Provided records »
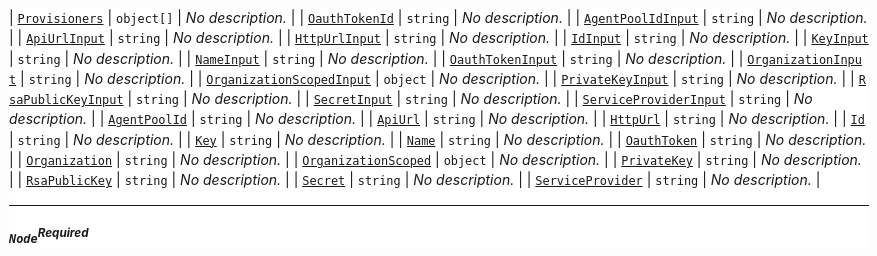 | <code><a href="#@cdktf/provider-tfe.oauthClient.OauthClient.property.provisioners">Provisioners</a></code> | <code>object[]</code> | *No description.* |
| <code><a href="#@cdktf/provider-tfe.oauthClient.OauthClient.property.oauthTokenId">OauthTokenId</a></code> | <code>string</code> | *No description.* |
| <code><a href="#@cdktf/provider-tfe.oauthClient.OauthClient.property.agentPoolIdInput">AgentPoolIdInput</a></code> | <code>string</code> | *No description.* |
| <code><a href="#@cdktf/provider-tfe.oauthClient.OauthClient.property.apiUrlInput">ApiUrlInput</a></code> | <code>string</code> | *No description.* |
| <code><a href="#@cdktf/provider-tfe.oauthClient.OauthClient.property.httpUrlInput">HttpUrlInput</a></code> | <code>string</code> | *No description.* |
| <code><a href="#@cdktf/provider-tfe.oauthClient.OauthClient.property.idInput">IdInput</a></code> | <code>string</code> | *No description.* |
| <code><a href="#@cdktf/provider-tfe.oauthClient.OauthClient.property.keyInput">KeyInput</a></code> | <code>string</code> | *No description.* |
| <code><a href="#@cdktf/provider-tfe.oauthClient.OauthClient.property.nameInput">NameInput</a></code> | <code>string</code> | *No description.* |
| <code><a href="#@cdktf/provider-tfe.oauthClient.OauthClient.property.oauthTokenInput">OauthTokenInput</a></code> | <code>string</code> | *No description.* |
| <code><a href="#@cdktf/provider-tfe.oauthClient.OauthClient.property.organizationInput">OrganizationInput</a></code> | <code>string</code> | *No description.* |
| <code><a href="#@cdktf/provider-tfe.oauthClient.OauthClient.property.organizationScopedInput">OrganizationScopedInput</a></code> | <code>object</code> | *No description.* |
| <code><a href="#@cdktf/provider-tfe.oauthClient.OauthClient.property.privateKeyInput">PrivateKeyInput</a></code> | <code>string</code> | *No description.* |
| <code><a href="#@cdktf/provider-tfe.oauthClient.OauthClient.property.rsaPublicKeyInput">RsaPublicKeyInput</a></code> | <code>string</code> | *No description.* |
| <code><a href="#@cdktf/provider-tfe.oauthClient.OauthClient.property.secretInput">SecretInput</a></code> | <code>string</code> | *No description.* |
| <code><a href="#@cdktf/provider-tfe.oauthClient.OauthClient.property.serviceProviderInput">ServiceProviderInput</a></code> | <code>string</code> | *No description.* |
| <code><a href="#@cdktf/provider-tfe.oauthClient.OauthClient.property.agentPoolId">AgentPoolId</a></code> | <code>string</code> | *No description.* |
| <code><a href="#@cdktf/provider-tfe.oauthClient.OauthClient.property.apiUrl">ApiUrl</a></code> | <code>string</code> | *No description.* |
| <code><a href="#@cdktf/provider-tfe.oauthClient.OauthClient.property.httpUrl">HttpUrl</a></code> | <code>string</code> | *No description.* |
| <code><a href="#@cdktf/provider-tfe.oauthClient.OauthClient.property.id">Id</a></code> | <code>string</code> | *No description.* |
| <code><a href="#@cdktf/provider-tfe.oauthClient.OauthClient.property.key">Key</a></code> | <code>string</code> | *No description.* |
| <code><a href="#@cdktf/provider-tfe.oauthClient.OauthClient.property.name">Name</a></code> | <code>string</code> | *No description.* |
| <code><a href="#@cdktf/provider-tfe.oauthClient.OauthClient.property.oauthToken">OauthToken</a></code> | <code>string</code> | *No description.* |
| <code><a href="#@cdktf/provider-tfe.oauthClient.OauthClient.property.organization">Organization</a></code> | <code>string</code> | *No description.* |
| <code><a href="#@cdktf/provider-tfe.oauthClient.OauthClient.property.organizationScoped">OrganizationScoped</a></code> | <code>object</code> | *No description.* |
| <code><a href="#@cdktf/provider-tfe.oauthClient.OauthClient.property.privateKey">PrivateKey</a></code> | <code>string</code> | *No description.* |
| <code><a href="#@cdktf/provider-tfe.oauthClient.OauthClient.property.rsaPublicKey">RsaPublicKey</a></code> | <code>string</code> | *No description.* |
| <code><a href="#@cdktf/provider-tfe.oauthClient.OauthClient.property.secret">Secret</a></code> | <code>string</code> | *No description.* |
| <code><a href="#@cdktf/provider-tfe.oauthClient.OauthClient.property.serviceProvider">ServiceProvider</a></code> | <code>string</code> | *No description.* |

---

##### `Node`<sup>Required</sup> <a name="Node" id="@cdktf/provider-tfe.oauthClient.OauthClient.property.node"></a>
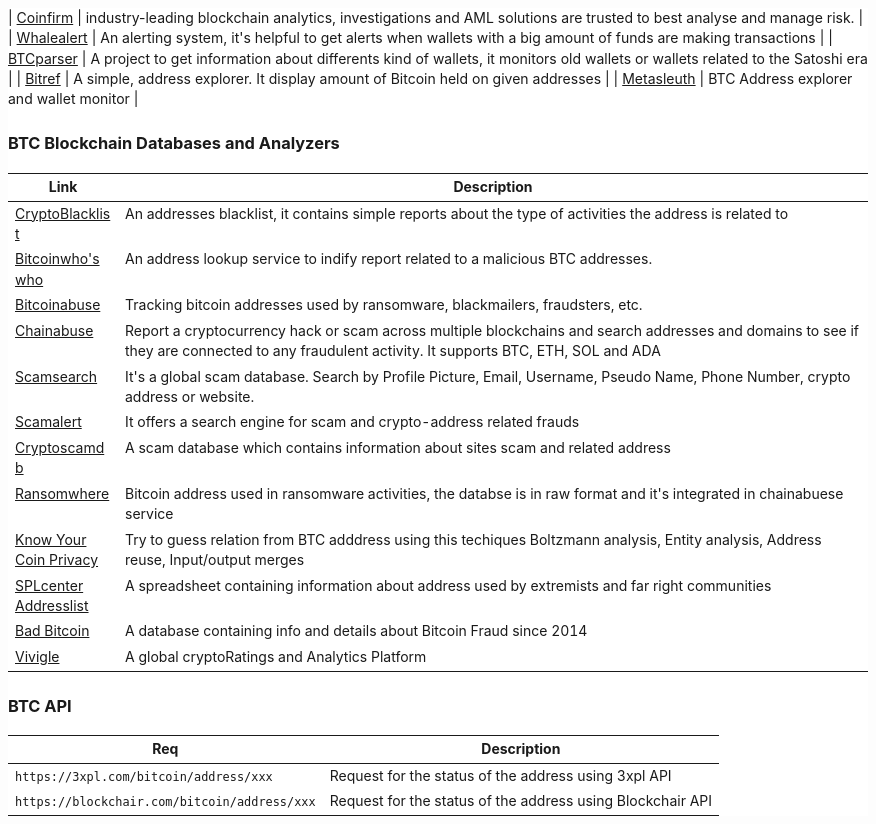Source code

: | [Coinfirm](https://www.coinfirm.com/)                                 | industry-leading blockchain analytics, investigations and AML solutions are trusted to best analyse and manage risk.                                                                                                        |
| [Whalealert](https://whale-alert.io/alerts)                           | An alerting system, it's helpful to get alerts when wallets with a big amount of funds are making transactions                                                                                                              |
| [BTCparser](https://btcparser.com/)                                   | A project to get information about differents kind of wallets, it monitors old wallets or wallets related to the Satoshi era                                                                                                |
| [Bitref](https://bitref.com)                                          | A simple, address explorer. It display amount of Bitcoin held on given addresses                                                                                                                                            |
| [Metasleuth](https://metasleuth.io/)                                  | BTC Address explorer and wallet monitor                                                                                                                                                                                     |

### BTC Blockchain Databases and Analyzers

| Link                                                                     | Description                                                                                                                                                                                  |
| ------------------------------------------------------------------------ | -------------------------------------------------------------------------------------------------------------------------------------------------------------------------------------------- |
| [CryptoBlacklist](https://www.cryptoblacklist.io/en/bitcoin-blacklist/)  | An addresses blacklist, it contains simple reports about the type of activities the address is related to                                                                                    |
| [Bitcoinwho'swho](https://www.bitcoinwhoswho.com/)                       | An address lookup service to indify report related to a malicious BTC addresses.                                                                                                             |
| [Bitcoinabuse](https://www.bitcoinabuse.com/)                            | Tracking bitcoin addresses used by ransomware, blackmailers, fraudsters, etc.                                                                                                                |
| [Chainabuse](https://www.chainabuse.com/)                                | Report a cryptocurrency hack or scam across multiple blockchains and search addresses and domains to see if they are connected to any fraudulent activity. It supports BTC, ETH, SOL and ADA |
| [Scamsearch](https://www.scamsearch.io/)                                 | It's a global scam database. Search by Profile Picture, Email, Username, Pseudo Name, Phone Number, crypto address or website.                                                               |
| [Scamalert](https://scam-alert.io/)                                      | It offers a search engine for scam and crypto-address related frauds                                                                                                                         |
| [Cryptoscamdb](https://cryptoscamdb.org/scams)                           | A scam database which contains information about sites scam and related address                                                                                                              |
| [Ransomwhere](https://ransomwhe.re/)                                     | Bitcoin address used in ransomware activities, the databse is in raw format and it's integrated in chainabuese service                                                                       |
| [Know Your Coin Privacy](https://kycp.org/)                              | Try to guess relation from BTC adddress using this techiques Boltzmann analysis, Entity analysis, Address reuse, Input/output merges                                                         |
| [SPLcenter Addresslist](https://www.splcenter.org/cryptocurrency-report) | A spreadsheet containing information about address used by extremists and far right communities                                                                                              |
| [Bad Bitcoin](https://badbitcoin.org/)                                   | A database containing info and details about Bitcoin Fraud since 2014                                                                                                                        |
| [Vivigle](https://vivigle.com/)                                          | A global cryptoRatings and Analytics Platform                                                                                                                                                |

### BTC API

| Req                                                               | Description                                                                   |
| ----------------------------------------------------------------- | ----------------------------------------------------------------------------- |
| `https://3xpl.com/bitcoin/address/xxx`                            | Request for the status of the address using 3xpl API                          |
| `https://blockchair.com/bitcoin/address/xxx`                      | Request for the status of the address using Blockchair API                    |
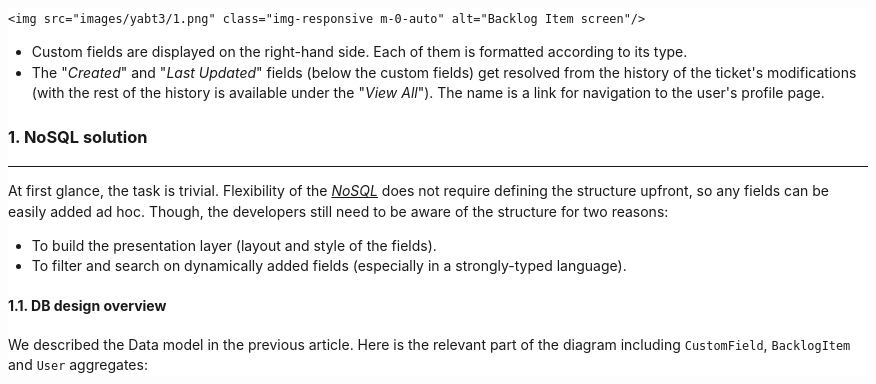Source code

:     <img src="images/yabt3/1.png" class="img-responsive m-0-auto" alt="Backlog Item screen"/>
</div>

<ul>
    <li class="margin-top-xs">Custom fields are displayed on the right-hand side. Each of them is formatted according to its type.</li>
    <li class="margin-top-xs">The "<em>Created</em>" and "<em>Last Updated</em>" fields (below the custom fields) get resolved from the history of the ticket's modifications (with the rest of the history is available under the "<em>View All</em>"). The name is a link for navigation to the user's profile page.</li>
</ul>

### 1. NoSQL solution
<hr>

At first glance, the task is trivial. Flexibility of the *[NoSQL](https://ravendb.net)* does not require defining the structure upfront, so any fields can be easily added ad hoc. Though, the developers still need to be aware of the structure for two reasons:

<ul>
    <li class="margin-top-xs">To build the presentation layer (layout and style of the fields).</li>
    <li class="margin-top-xs">To filter and search on dynamically added fields (especially in a strongly-typed language).</li>
</ul>

#### 1.1. DB design overview

We described the Data model in the previous article. Here is the relevant part of the diagram including `CustomField`, `BacklogItem` and `User` aggregates:

<div class="margin-top-sm margin-bottom-sm">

Activity » Please copy the stretch of rows from the line containing "blockchain analytics, investigations" through the line containing "A simple, address", with no changes.

Written answer »
: | [Coinfirm](https://www.coinfirm.com/)                                 | industry-leading blockchain analytics, investigations and AML solutions are trusted to best analyse and manage risk.                                                                                                        |
| [Whalealert](https://whale-alert.io/alerts)                           | An alerting system, it's helpful to get alerts when wallets with a big amount of funds are making transactions                                                                                                              |
| [BTCparser](https://btcparser.com/)                                   | A project to get information about differents kind of wallets, it monitors old wallets or wallets related to the Satoshi era                                                                                                |
| [Bitref](https://bitref.com)                                          | A simple, address explorer. It display amount of Bitcoin held on given addresses                                                                                                                                            |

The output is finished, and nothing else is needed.